MEDITERRANEAN TOMATO SALAD
For many years, I have had a membership at a local CSA farm. I especially enjoyed going there with my little kids who would help me harvest my U-pick share. Linus loved harvesting the strawberries and blueberries best, as he found out that you might as well eat them while doing this chore; Amelie loved the flowers and put together the most beautiful little bouquets, always making sure to match the colors. Lilly was not one for the harvest and made maximum use of the swing hanging from one of the black walnut trees. Anna enjoyed the cooking classes they offered using the vegetables from the field.
Every year once the summertime hits, they would harvest an abundance of delicious tomatoes that tasted like sunshine. So what do you do when you find yourself having to come up with a plan to use the myriad of ripe tomatoes that you bring home and don’t want to let spoil? I find that cocktail or beef tomatoes work great for raw salads, burgers, and salsa. Whatever is left from the harvest, I cook and freeze for the winter to use in pasta sauces, chili con carne, or other dishes that require canned tomatoes.

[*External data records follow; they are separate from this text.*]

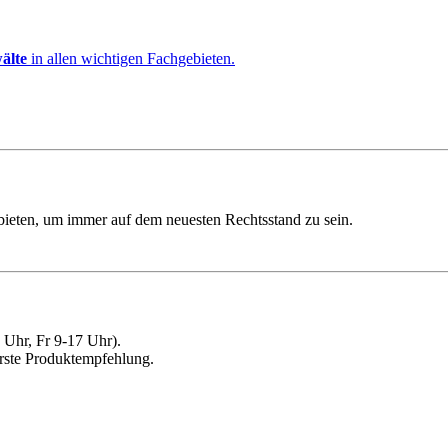
älte
in allen wichtigen Fachgebieten.
ebieten, um immer auf dem neuesten Rechtsstand zu sein.
Uhr, Fr 9-17 Uhr).
erste Produktempfehlung.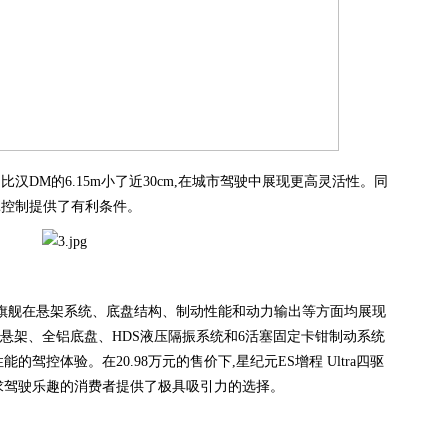
,比汉DM的6.15m小了近30cm,在城市驾驶中展现更高灵活性。同
能耗控制提供了有利条件。
a四驱旗舰在悬架系统、底盘结构、制动性能和动力输出等方面均展现
悬架、全铝底盘、HDS液压隔振系统和6活塞固定卡钳制动系统
驾控体验。在20.98万元的售价下,星纪元ES增程 Ultra四驱
求驾驶乐趣的消费者提供了极具吸引力的选择。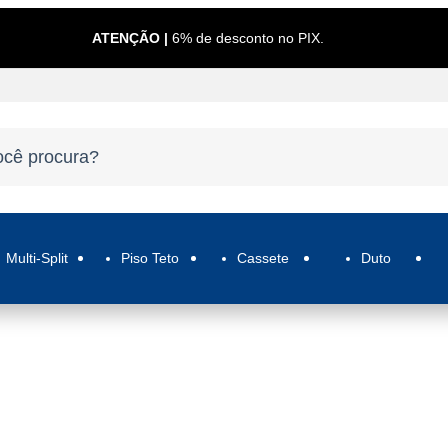
ATENÇÃO |
6% de desconto no PIX.
Multi-Split
Piso Teto
Cassete
Duto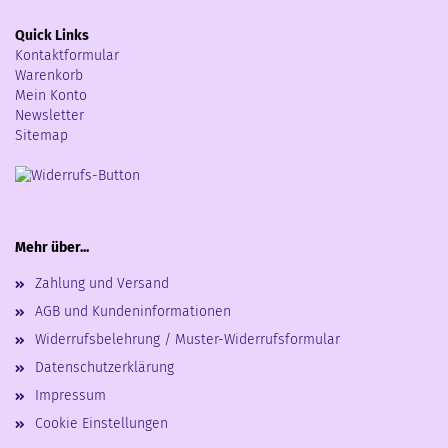
Quick Links
Kontaktformular
Warenkorb
Mein Konto
Newsletter
Sitemap
Mehr über...
Zahlung und Versand
AGB und Kundeninformationen
Widerrufsbelehrung / Muster-Widerrufsformular
Datenschutzerklärung
Impressum
Cookie Einstellungen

If you don’t have access to a farm or garden for freshly picked tomatoes, I highly recommend buying the ripest and reddest tomatoes from a local farmers’ market or street vendor since it does make a huge difference in the taste.
The salad recipe below is one of my favorites and so easy to make. You simply slice up tomatoes, add a homemade vinaigrette, and you’re done in no time. You want the tomatoes to be sitting in the marinade. Add this as a side dish to your favorite beef, chicken, or fish.
MAKES 4 SIDE SALADS
INGREDIENTS
4 large beef tomatoes or 12 wine ripened cocktail tomatoes
1 shallot or small red onion, minced
6 leaves fresh basil, minced
2 tbsp fresh parsley, minced
1/2 tsp sea salt
fresh freshly grated black pepper
2 tbsp red wine vinegar
1 tbsp lemon juice
6 tbsp olive oil
INSTRUCTIONS
Wash the tomatoes in cold water and cut into bite size pieces. Add to a bowl.
Add the olive oil, red wine vinegar, lemon juice, minced basil, minced parsley, minced onion, and sea salt to a small bowl and mix well to combine. Add to the tomatoes and toss to combine.